- Problem requirements
Your answer should be the lines below from the one with "Zum Hauptinhalt springen" to the one with "gestión de la", both included, given again exactly and with nothing added.

(Saved entries)
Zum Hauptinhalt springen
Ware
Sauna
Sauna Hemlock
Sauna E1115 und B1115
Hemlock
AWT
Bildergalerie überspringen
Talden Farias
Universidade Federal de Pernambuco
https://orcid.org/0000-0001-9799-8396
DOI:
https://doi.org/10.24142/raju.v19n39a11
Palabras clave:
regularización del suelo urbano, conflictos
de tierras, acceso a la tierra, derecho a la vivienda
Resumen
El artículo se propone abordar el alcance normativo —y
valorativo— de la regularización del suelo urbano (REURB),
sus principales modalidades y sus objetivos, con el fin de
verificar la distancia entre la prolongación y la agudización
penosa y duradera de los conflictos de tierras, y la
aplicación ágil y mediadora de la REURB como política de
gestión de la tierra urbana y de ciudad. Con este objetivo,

...

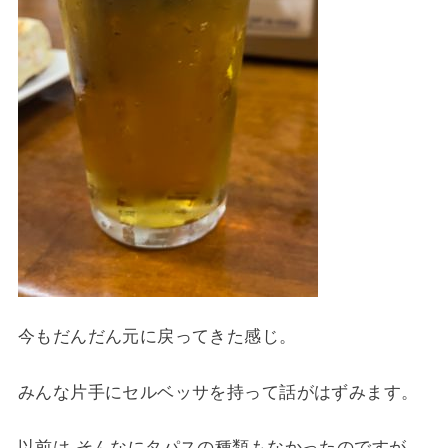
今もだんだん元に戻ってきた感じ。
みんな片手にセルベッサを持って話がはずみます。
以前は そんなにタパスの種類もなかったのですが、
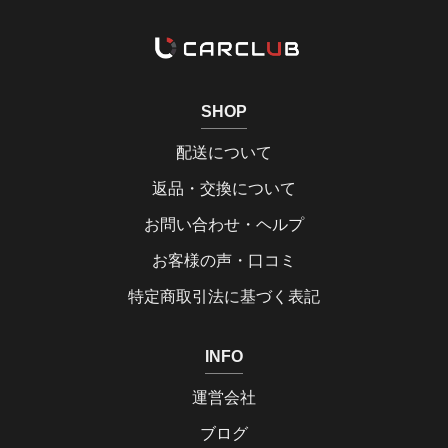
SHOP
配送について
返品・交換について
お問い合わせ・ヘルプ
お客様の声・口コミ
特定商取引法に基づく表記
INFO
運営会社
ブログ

---

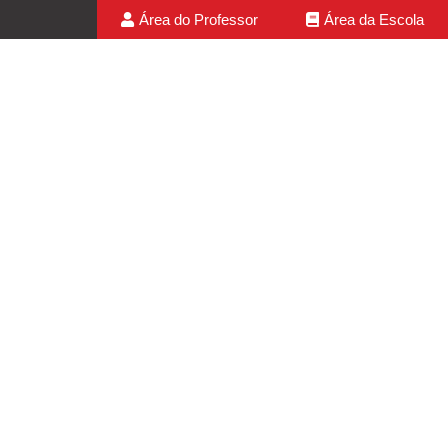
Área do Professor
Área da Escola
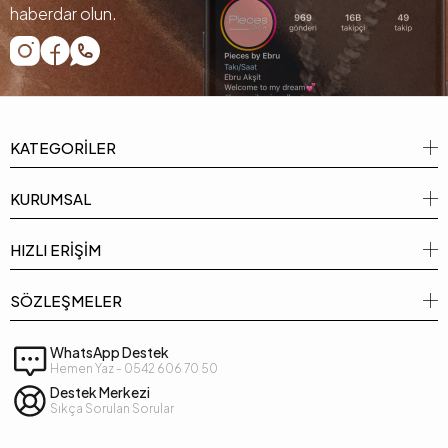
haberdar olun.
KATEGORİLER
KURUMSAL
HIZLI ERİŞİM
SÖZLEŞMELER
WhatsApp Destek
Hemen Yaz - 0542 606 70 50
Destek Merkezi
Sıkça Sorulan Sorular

- Written response
Zum Hauptinhalt springen
Ware
Sauna
Sauna Hemlock
Sauna E1115 und B1115
Hemlock
AWT
Bildergalerie überspringen
Talden Farias
Universidade Federal de Pernambuco
https://orcid.org/0000-0001-9799-8396
DOI:
https://doi.org/10.24142/raju.v19n39a11
Palabras clave:
regularización del suelo urbano, conflictos
de tierras, acceso a la tierra, derecho a la vivienda
Resumen
El artículo se propone abordar el alcance normativo —y
valorativo— de la regularización del suelo urbano (REURB),
sus principales modalidades y sus objetivos, con el fin de
verificar la distancia entre la prolongación y la agudización
penosa y duradera de los conflictos de tierras, y la
aplicación ágil y mediadora de la REURB como política de
gestión de la tierra urbana y de ciudad. Con este objetivo,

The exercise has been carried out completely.